La composition en éléments en trace des laves d’arcs (Figure I.22) présente un enrichissement en LILE et en LREE par rapport aux HFSE (High Field Strength Elements : Nb, Ta, Ti, Zr, Hf). Ces caractéristiques confèrent à ces magmas une signature atypique qualifiée de « signature d’arc ». Celle-ci est héritée du mode de genèse de ces magmas impliquant la fusion d’une péridotite métasomatisée, enrichie en ces LILE et LREE.

Figure I.22 : Exemple de diagramme multi-élémentaire comparant la composition en éléments traces des laves d’arc avec celles des MORB et des OIB. Valeurs du manteau primitif d’après Sun et McDonough, 1989).

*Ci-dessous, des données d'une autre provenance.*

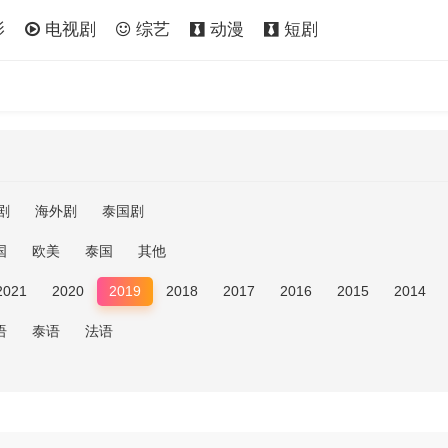
影
电视剧
综艺
动漫
短剧
剧
海外剧
泰国剧
国
欧美
泰国
其他
2021
2020
2019
2018
2017
2016
2015
2014
语
泰语
法语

Par rapport aux MORB et aux OIB, les laves d’arc sont enrichies en certains FME et isotopes. Par exemple, ces laves sont enrichies en 10Be qui est un isotope avec une demi-vie brève (1.5 Ma) se formant dans la haute atmosphère. Cet élément est incorporé principalement dans les sédiments et la croûte océanique (Morris et al., 1990). Il n’est pas mis en évidence dans les MORB ou les OIB mais il est fréquemment détecté dans les laves d’arc. Ceci suggère que la source des magmas a été contaminée par des fluides riches en 10Be en provenance de la plaque plongeante. De plus, considérant la faible demi-vie de cet élément, cela implique un cycle rapide des éléments en moins de 9 Ma : incorporation du 10Be par les sédiments, subduction et transfert du 10Be vers le coin mantellique puis vers la surface via le volcanisme d’arc.